### WHAT YOU SHOULD DO:
Only the lines below starting at the one that contains "299 130 1634" and ending at the one that contains "1310 584 53.11" are to be reproduced, exactly and with both ends kept.

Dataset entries
BEGIN
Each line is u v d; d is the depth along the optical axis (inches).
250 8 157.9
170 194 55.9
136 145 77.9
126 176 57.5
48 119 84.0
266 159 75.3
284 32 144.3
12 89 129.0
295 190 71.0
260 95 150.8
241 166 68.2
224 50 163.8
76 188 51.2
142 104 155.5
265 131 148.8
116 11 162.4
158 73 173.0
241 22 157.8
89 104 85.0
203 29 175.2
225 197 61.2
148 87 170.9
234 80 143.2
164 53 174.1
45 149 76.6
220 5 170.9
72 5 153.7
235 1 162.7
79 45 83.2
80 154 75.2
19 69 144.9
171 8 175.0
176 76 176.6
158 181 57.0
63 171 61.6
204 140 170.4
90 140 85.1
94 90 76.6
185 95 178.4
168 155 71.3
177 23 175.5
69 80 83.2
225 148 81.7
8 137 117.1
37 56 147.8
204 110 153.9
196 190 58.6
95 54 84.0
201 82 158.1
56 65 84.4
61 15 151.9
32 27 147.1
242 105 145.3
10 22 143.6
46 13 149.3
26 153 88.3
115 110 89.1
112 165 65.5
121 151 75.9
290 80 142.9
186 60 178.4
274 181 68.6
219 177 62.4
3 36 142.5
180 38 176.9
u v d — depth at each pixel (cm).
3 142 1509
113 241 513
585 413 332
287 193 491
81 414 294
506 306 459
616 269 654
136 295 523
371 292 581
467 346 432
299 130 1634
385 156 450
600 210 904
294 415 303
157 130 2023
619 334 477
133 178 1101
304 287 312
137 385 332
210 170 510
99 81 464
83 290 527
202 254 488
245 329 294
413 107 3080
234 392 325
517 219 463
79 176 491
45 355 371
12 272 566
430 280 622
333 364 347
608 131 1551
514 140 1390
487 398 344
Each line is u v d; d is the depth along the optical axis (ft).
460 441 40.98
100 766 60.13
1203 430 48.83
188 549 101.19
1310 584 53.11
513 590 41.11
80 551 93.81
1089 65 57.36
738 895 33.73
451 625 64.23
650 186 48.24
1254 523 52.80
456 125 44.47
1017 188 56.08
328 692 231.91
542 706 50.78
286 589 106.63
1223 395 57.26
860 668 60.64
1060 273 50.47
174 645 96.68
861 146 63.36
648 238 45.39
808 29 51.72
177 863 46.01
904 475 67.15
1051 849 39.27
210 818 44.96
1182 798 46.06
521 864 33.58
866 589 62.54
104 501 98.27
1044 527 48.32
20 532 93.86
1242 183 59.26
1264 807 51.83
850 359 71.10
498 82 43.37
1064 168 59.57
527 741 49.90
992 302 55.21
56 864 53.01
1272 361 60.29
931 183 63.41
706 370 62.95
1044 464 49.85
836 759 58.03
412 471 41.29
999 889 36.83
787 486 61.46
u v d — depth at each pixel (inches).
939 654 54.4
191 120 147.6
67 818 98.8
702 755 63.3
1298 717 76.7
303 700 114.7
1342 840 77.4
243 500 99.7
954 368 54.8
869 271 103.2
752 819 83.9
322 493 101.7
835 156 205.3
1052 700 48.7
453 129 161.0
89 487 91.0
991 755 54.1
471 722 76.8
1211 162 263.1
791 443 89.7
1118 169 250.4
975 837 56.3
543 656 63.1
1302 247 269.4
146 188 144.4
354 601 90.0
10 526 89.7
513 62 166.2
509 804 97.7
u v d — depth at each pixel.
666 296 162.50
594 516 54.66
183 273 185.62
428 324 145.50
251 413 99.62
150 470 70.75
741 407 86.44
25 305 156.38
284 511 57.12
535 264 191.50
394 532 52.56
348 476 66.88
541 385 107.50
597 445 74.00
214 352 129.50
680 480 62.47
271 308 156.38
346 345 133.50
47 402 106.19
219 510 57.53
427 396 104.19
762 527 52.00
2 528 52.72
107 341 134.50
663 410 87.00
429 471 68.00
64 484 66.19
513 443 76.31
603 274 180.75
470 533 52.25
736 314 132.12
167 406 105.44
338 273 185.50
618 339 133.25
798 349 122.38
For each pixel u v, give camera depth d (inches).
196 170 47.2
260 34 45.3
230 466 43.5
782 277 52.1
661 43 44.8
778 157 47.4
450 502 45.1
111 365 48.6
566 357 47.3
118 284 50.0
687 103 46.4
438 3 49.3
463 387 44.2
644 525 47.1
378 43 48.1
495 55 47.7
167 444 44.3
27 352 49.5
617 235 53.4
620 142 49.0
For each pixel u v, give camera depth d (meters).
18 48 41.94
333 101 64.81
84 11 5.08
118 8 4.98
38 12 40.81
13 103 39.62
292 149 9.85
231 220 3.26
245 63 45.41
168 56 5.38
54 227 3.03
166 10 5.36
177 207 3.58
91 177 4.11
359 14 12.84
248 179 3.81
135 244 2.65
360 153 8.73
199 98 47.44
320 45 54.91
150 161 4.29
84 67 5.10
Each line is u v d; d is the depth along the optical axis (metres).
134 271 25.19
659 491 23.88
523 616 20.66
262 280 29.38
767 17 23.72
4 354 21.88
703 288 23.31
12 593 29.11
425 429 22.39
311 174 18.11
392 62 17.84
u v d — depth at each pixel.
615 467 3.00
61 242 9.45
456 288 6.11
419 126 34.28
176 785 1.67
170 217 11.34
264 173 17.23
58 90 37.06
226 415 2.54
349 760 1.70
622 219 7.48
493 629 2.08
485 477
END
### SOLUTION TO THE EXERCISE:
299 130 1634
385 156 450
600 210 904
294 415 303
157 130 2023
619 334 477
133 178 1101
304 287 312
137 385 332
210 170 510
99 81 464
83 290 527
202 254 488
245 329 294
413 107 3080
234 392 325
517 219 463
79 176 491
45 355 371
12 272 566
430 280 622
333 364 347
608 131 1551
514 140 1390
487 398 344
Each line is u v d; d is the depth along the optical axis (ft).
460 441 40.98
100 766 60.13
1203 430 48.83
188 549 101.19
1310 584 53.11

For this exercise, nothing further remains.